The built-in mod_mam of prosody 0.11 has a sophisticated logic, which message elements to store:
1. remove "useless" elements (as defined by `dont_archive_namespaces`)
2. if the message isn't empty, store it.
This is good for reducing the memory and network footprint of MAM, but it results in the following messages ending up in MAM (real examples, JIDs pseudonymized):
<message type='chat' xml:lang='en' firstname.lastname@example.org/poezio' id='b867fc06497a494e945a84b73d565c0a' email@example.com'>
<origin-id id='b867fc06497a494e945a84b73d565c0a' xmlns='urn:xmpp:sid:0'/>
<message type='chat' xml:lang='en' firstname.lastname@example.org/yaxim' id='7c0c163405834bfdb605eaf09333caa3' email@example.com/occupant'>
<origin-id id='7c0c163405834bfdb605eaf09333caa3' xmlns='urn:xmpp:sid:0'/>
<message type='chat' xml:lang='en' firstname.lastname@example.org/poezio' id='a0acfeda-d0ed-4f65-a091-b8c5bbb6a31e-21AA7' email@example.com/occupant'>
<message type='chat' xmlns='jabber:client' firstname.lastname@example.org/yaxim' id='Kr510-58' email@example.com/jitsi-31plbtd'>
Now obviously, stripping origin-id and thread ID from archived messages would be counter-productive. Therefore I suggest the following approach instead:
1. make a copy of the message
2. strip "useless" elements from the copy
3. if the copy isn't empty, store the original
Or, if you want to benefit from the storage reduction of the original solution, introduce a second variable `strip_archive_namespaces`:
1. strip elements that match `strip_archive_namespaces` (e.g. chat states)
2. make a copy of the message
2. strip `dont_archive_namespaces` elements from the copy (e.g. thread, origin-id, muc-x)
3. if the copy isn't empty, store the "original" from after step 1
There is still a small issue with this overall approach, regarding mediated MUC invitations <https://xmpp.org/extensions/xep-0045.html#invite-mediated>:
If you strip the <x/> element, the invitaiton contained within will be gone as well. However, hopefully, all mediated invitation implementations will also provide a legacy body so the message would end up in MAM nevertheless. At least we can only hope that.
Update: these messages make up roughly 12% of the data in my server's MAM:
sqlite> select count(value) from prosodyarchive where host="yax.im" and store="archive2";
sqlite> select count(value) from prosodyarchive where host="yax.im" and store="archive2" and not value like "%<body%" and not value like "%<received%" and length(value) <300;
A lot of changes have been made to the "should we archive this" decision function in trunk, it now works as follows:
- Do not store messages of type headline since these are supposed to
be for transient notifications, most often PEP events.
- Do store messages of type error, since if you sent a message it is
of interest to know that delivery failed.
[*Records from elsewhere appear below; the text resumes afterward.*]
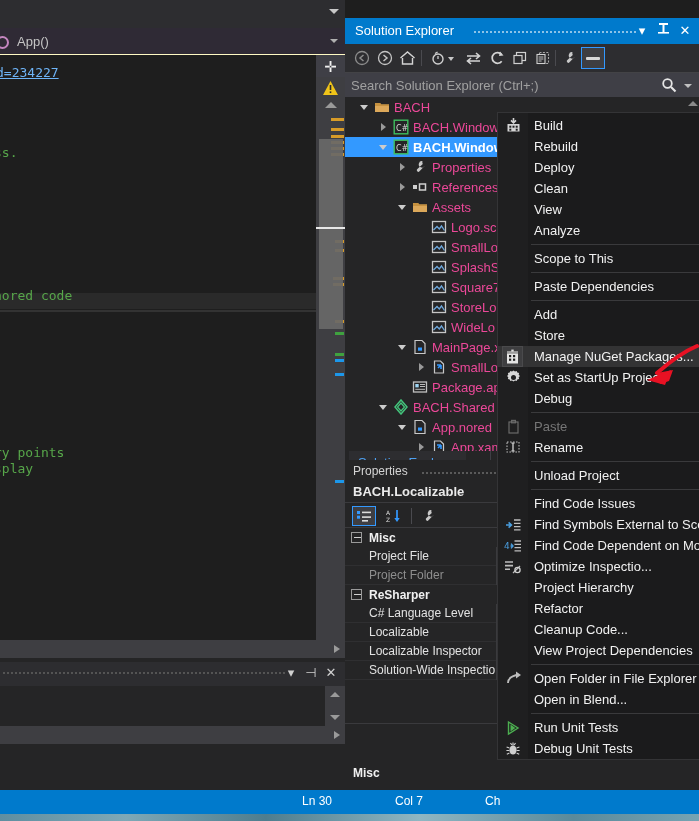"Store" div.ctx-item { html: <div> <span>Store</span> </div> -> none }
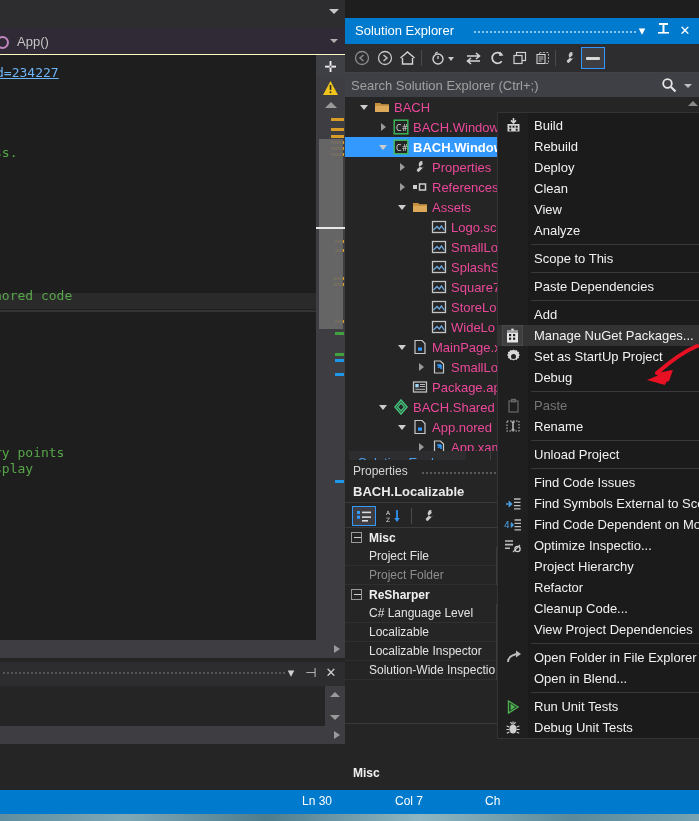"Cut" div.ctx-item { html: none -> <div> <div> <svg> <circle></circle> <circle></circle> <path></path> </svg> </div> <span>Cut</span> </div> }
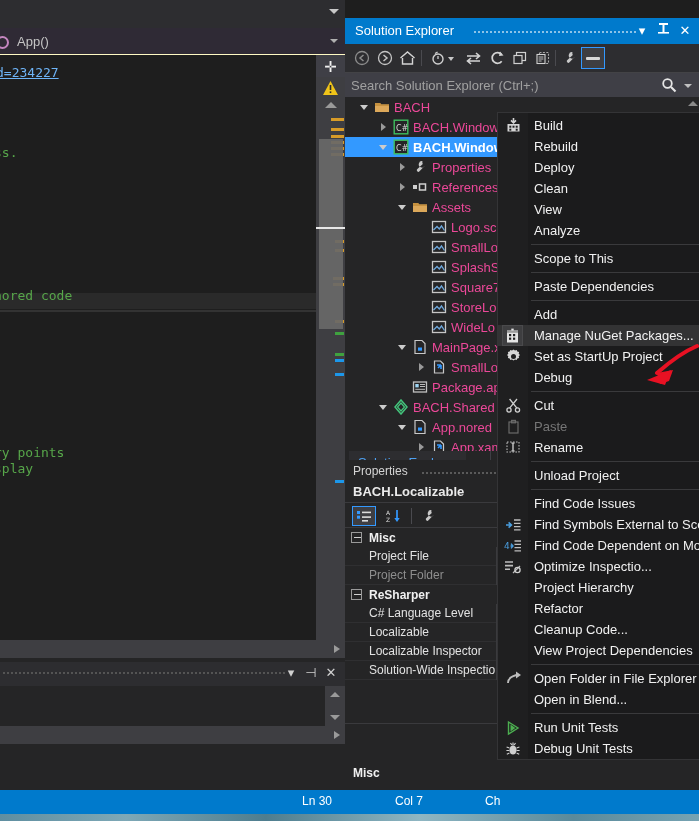"App.nored" span.tlabel { text: App.nored -> App.code }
- Do not store messages of type groupchat, as MUCs will send one
message per joined resource and most often provides their own MAM.
- Follow [XEP-0334: Message Processing Hints] advising for or against
- Do store messages with a <body> and/or <subject> element, as these
carry messages for users.
- Do store encrypted messages for the same reason as with <body>, as
indicated by [XEP-0380: Explicit Message Encryption].
- Do store messages with [XEP-0184: Message Delivery Receipts]
requests, and the receipts themselves, as if something is important
enough to need such a receipt it is probably important enough to
- Do store messages with [XEP-0333: Chat Markers], for the same
reasons as with receipts.
- Do store MUC invites, both mediated and direct.
- Do store messages with an [XEP-0353: Jingle Message Initiation]
payload, as users will want to know if they had missed calls.
- Anything not covered by this point is not stored.
After this, dont_archive_namespaces is applied and as before, if the result is empty (shouldn't happen anymore unless things matched by the above rules are set to be stripped) the message gets dropped. The name is unfortunate, perhaps we should rename it?
I believe under these new rules the messages you list would not have been stored. Is that enough to consider this issue fixed?
( Instead you get oh so many chat markers! )